Abstract

Citalopram, a selective serotonin reuptake inhibitor, is generally considered to be of low toxicity. However, serotonin syndrome, seizures, electrocardiographic abnormalities as well as respiratory failure and death have been described in patients with citalopram overdose. The mechanisms of severe toxicity remain unclear. Our objective was to study the mechanisms of death following high-dose citalopram administration in Sprague Dawley rats. The median lethal dose (MLD) of intraperitoneal (i.p.) citalopram was measured using Dixon & Bruce's up-and-down method at 102mg/kg.
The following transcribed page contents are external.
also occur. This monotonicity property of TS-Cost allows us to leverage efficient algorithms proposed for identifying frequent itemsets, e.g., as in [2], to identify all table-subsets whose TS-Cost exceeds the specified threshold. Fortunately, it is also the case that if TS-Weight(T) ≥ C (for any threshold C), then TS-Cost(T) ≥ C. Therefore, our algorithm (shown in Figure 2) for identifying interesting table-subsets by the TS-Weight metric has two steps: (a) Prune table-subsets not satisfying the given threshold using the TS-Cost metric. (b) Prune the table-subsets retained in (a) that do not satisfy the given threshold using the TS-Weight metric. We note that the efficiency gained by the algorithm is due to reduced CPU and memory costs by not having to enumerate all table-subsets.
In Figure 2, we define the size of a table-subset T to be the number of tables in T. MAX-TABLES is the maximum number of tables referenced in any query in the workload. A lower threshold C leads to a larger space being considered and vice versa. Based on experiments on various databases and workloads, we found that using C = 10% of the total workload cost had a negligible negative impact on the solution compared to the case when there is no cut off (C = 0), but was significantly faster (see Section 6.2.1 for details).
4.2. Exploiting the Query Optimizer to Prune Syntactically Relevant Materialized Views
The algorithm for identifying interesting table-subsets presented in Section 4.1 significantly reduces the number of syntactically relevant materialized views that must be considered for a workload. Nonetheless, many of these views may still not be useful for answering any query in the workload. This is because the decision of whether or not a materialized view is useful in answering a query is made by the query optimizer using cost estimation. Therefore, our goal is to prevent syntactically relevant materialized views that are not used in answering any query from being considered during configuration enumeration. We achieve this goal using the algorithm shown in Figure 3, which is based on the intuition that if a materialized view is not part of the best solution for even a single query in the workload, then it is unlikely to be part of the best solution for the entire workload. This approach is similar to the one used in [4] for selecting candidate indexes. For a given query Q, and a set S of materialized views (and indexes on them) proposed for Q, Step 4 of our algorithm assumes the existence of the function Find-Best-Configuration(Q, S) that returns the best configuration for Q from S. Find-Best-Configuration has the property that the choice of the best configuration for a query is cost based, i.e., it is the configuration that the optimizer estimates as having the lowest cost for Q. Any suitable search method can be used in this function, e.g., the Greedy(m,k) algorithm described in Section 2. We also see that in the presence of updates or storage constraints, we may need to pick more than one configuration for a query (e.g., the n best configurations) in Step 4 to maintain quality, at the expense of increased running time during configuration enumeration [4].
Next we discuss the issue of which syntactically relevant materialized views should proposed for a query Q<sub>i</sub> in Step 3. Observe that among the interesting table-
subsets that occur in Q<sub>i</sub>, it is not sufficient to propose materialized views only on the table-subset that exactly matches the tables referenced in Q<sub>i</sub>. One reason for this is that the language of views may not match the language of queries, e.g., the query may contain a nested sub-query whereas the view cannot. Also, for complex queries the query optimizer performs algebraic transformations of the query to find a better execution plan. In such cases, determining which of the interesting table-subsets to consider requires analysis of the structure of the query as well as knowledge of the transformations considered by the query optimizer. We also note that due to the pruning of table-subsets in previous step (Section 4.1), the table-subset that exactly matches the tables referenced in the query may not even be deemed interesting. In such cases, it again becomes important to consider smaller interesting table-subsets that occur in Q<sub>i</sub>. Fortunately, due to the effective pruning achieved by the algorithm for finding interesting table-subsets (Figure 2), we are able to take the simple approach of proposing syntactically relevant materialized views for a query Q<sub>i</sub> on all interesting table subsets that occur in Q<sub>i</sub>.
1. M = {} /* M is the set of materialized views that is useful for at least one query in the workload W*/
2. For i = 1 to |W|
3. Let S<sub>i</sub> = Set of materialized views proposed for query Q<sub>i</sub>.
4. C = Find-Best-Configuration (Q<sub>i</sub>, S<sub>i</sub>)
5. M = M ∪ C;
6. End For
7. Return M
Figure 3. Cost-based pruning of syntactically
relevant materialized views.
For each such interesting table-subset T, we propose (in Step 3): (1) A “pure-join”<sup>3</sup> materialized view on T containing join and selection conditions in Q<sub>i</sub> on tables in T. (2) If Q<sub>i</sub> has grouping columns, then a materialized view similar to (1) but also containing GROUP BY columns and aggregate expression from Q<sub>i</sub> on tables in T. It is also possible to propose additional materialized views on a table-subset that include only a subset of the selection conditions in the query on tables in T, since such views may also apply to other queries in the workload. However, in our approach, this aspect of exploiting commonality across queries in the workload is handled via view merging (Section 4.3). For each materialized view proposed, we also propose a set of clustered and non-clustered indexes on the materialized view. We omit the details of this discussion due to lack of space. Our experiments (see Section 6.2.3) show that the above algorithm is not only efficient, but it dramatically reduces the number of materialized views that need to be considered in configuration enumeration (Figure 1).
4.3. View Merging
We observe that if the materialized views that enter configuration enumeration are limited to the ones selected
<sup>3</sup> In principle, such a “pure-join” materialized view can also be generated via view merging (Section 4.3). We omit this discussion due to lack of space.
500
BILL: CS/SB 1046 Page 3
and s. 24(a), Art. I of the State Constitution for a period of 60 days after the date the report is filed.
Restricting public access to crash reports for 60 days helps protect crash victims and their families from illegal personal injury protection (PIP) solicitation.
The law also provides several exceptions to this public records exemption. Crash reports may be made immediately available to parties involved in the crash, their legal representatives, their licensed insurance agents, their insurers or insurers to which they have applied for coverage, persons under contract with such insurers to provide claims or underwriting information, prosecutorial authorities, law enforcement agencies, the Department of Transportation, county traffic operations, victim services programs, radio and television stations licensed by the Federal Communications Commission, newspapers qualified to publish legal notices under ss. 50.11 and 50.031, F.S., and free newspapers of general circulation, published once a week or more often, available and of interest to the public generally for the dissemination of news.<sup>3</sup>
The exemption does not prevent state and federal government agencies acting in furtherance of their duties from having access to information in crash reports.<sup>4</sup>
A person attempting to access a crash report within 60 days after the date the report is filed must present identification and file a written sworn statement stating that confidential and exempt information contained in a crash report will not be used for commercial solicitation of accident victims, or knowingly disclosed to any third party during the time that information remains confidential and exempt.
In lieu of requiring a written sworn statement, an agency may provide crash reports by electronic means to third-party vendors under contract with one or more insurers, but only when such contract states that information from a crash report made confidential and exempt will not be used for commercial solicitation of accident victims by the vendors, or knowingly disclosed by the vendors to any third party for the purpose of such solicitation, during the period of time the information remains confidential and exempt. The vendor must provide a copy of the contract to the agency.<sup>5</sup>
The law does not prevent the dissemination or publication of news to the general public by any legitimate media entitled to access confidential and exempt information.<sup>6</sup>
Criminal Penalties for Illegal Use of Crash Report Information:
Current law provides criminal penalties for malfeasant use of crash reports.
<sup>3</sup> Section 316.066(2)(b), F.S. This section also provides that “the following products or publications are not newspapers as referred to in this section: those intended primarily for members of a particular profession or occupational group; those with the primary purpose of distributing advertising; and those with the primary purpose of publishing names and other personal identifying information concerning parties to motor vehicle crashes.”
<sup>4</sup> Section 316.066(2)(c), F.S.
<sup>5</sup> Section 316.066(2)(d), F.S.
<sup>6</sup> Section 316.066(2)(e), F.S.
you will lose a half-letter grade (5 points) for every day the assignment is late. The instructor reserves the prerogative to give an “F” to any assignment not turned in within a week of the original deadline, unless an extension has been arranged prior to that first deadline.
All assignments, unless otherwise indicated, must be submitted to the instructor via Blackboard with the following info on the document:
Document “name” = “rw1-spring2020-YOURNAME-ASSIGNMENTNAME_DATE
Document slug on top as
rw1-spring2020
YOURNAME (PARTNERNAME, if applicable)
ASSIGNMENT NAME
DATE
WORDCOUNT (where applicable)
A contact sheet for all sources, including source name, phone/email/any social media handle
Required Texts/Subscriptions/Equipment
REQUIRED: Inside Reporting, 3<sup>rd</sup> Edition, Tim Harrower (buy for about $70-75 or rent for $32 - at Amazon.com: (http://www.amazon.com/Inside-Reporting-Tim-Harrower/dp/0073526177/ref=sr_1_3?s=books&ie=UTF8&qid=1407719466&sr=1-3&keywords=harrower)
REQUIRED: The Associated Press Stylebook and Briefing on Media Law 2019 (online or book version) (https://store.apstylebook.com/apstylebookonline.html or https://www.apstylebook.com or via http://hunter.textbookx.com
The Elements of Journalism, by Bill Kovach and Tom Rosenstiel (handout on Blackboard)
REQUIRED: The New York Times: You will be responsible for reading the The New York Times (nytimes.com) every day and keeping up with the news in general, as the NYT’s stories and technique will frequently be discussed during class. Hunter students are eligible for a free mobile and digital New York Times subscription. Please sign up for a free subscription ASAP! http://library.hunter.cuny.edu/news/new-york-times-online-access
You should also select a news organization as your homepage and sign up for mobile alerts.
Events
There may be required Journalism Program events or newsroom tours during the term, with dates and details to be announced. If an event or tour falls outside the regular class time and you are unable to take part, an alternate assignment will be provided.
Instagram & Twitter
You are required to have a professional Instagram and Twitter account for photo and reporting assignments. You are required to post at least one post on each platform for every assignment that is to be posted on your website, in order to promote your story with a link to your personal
Dose–effect relationships of citalopram-induced clinical features, alterations in arterial blood gas and plethysmography, and disturbances in blood lactate, plasma and platelet serotonin concentrations were studied. Seizures were significantly increased in rats receiving 80% and 120% of citalopram MLD versus controls (p<0.05 and p<0.01, respectively). A significant decrease in body temperature was observed after 90min in rats treated with doses >60% MLD in comparison to controls (p<0.05). The occurrence of serotonin behavioural syndrome was comparable in all groups. Citalopram administration did not result in significant hypoxemia, hypercapnia and lactate elevation. However, a significant moderate increase in the inspiratory time (p<0.05) accompanied with an expiratory braking was observed. A significant dose-related linear decrease in platelet serotonin and increase in plasma serotonin concentrations were measured (p<0.05). Pre-treatments of rats receiving 120% of citalopram MLD with diazepam (1.77mg/kg) and cyproheptadine (17.1mg/kg) prevented seizures and death, but propranolol pre-treatment was ineffective. Neuroprotection with diazepam and cyproheptadine was not associated with decreased serotonin plasma concentrations. In conclusion, citalopram-induced deaths resulted from seizures in relation to serotonin release, whilst respiratory and metabolic toxicity was mild. Our observations support the role of serotonin-induced neurotoxicity in citalopram overdose and suggest that cyproheptadine and benzodiazepines, but not beta-blockers, may have a role in the management of citalopram toxicity.